SHANGHAI: The debut of gold futures trading on the Shanghai Futures Exchange Wednesday marked a milestone in the development of country's financial market and the city as an international center.
Shang Fulin, chairman of China Securities Regulatory Commission, strikes a gong to launch trading of gold futures on the Shanghai Futures Echanges January 9, 2008. [China Daily]
At the ceremony to mark the opening of trading, Shang Fulin, chairman of the China Securities Regulatory Commission, said the introduction of gold futures contracts "will help expand the scope of the futures market which is playing an increasingly important role in stabilizing the financial markets and serving national economic growth".
Gold futures trading is also widely seen to add to the strength of Shanghai as a financial center of the nation.
Feng Guoqin, deputy mayor of Shanghai, said: "Gold futures trading reflects the quickening pace of the development of Shanghai as an international financial center."
In yesterday's trading, the most actively traded contract for delivery in June settled at 224.74 yuan ($30.9) per gram, up 6.34 percent from the opening price. And the contract for delivery in December was 229.93 yuan ($31.6) per gram, up 8.86 percent. The total turnover of all contracts amounted to 27.3 billion yuan ($3.75 billion).
The first deal was closed between China National Gold Group and Jiangxi Copper Company. Jiangxi Copper bought from China National Gold 1 contract in a 1,000 gram denomination.
Wang Chiwei, vice-president of Jiangxi Copper, said he had been hoping for a long time to be able to hedge against price risks by trading gold futures in the domestic market.
"As a company operating gold processing business, Jiangxi Copper needs a hedging tool to avoid risks resulting from price swings to ensure steady profits."
According to Wang, it usually takes four months for a processor to refine copper concentrates into gold products for delivery. The low processing fee, at $5 per ounce, can easily be wiped out by a small movement in the price of gold in the wrong direction.
"Without an effective hedging tool, the price movements at any time of the 4-month work cycle will bite off a big chunk of the refining fee," Wang added. "The judicious use of gold futures in the domestic market trading in renminbi can enable Chinese enterprises to increase their competitive edge in the global market."
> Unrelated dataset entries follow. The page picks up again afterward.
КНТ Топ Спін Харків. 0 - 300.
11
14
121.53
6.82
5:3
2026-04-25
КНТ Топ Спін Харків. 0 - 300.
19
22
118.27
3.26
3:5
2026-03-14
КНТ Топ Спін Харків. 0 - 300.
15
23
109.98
When the global economy was strong, currencies were stable and inflation was low - as in the past several years - the gold market was in the doldrums and prices of the metal hardly moved.
Not anymore. The worsening US credit crisis, coupled with the weakening US dollar and escalating oil prices, have driven gold prices to unprecedented highs. Last month, the international price of gold surged an aggregate 11.3 percent. The most actively traded contract on New York Mercantile Exchange (NYMEX) for delivery in February hit a record high of $894.4 per ounce in yesterday's pit trading.
Shi Min, president of Shandong Gold Group Co, said that the introduction of gold futures benefits numerous gold miners and processors in China by providing an effective tool to hedge against price fluctuations, especially at a time when the international gold market is showing increasing volatility arising from the weakening US dollar.
"The launch of gold futures is very timely," Shi said. "When gold prices are touching record high levels, gold producers are in much more need to hedge against high volatility resulting from sudden changes in market sentiment in these highly uncertain times."
Traders and industrial experts believe that the expected rise in gold output as well as consumption by China this year would help the newly established futures market gain influence in setting global prices in the foreseeable future.
Jeffrey Christian, president of CPM Group, a leading global commodities research and consulting company based in New York, told China Daily: "China will be the largest producer of gold from mines, a major refiner, and a major user in fabricated jewelry. It will also become a major investment market. It will gain influence on gold prices.
"Our expectation is that trading will start off relatively modestly in terms of volume, but could build later," said Christian.
"Chinese market participants should remember that when US and Japanese gold futures trading began, in the 1970s and 1980s, their volumes were initially low, but later they became major markets. The same could happen, and may well happen, with Chinese markets."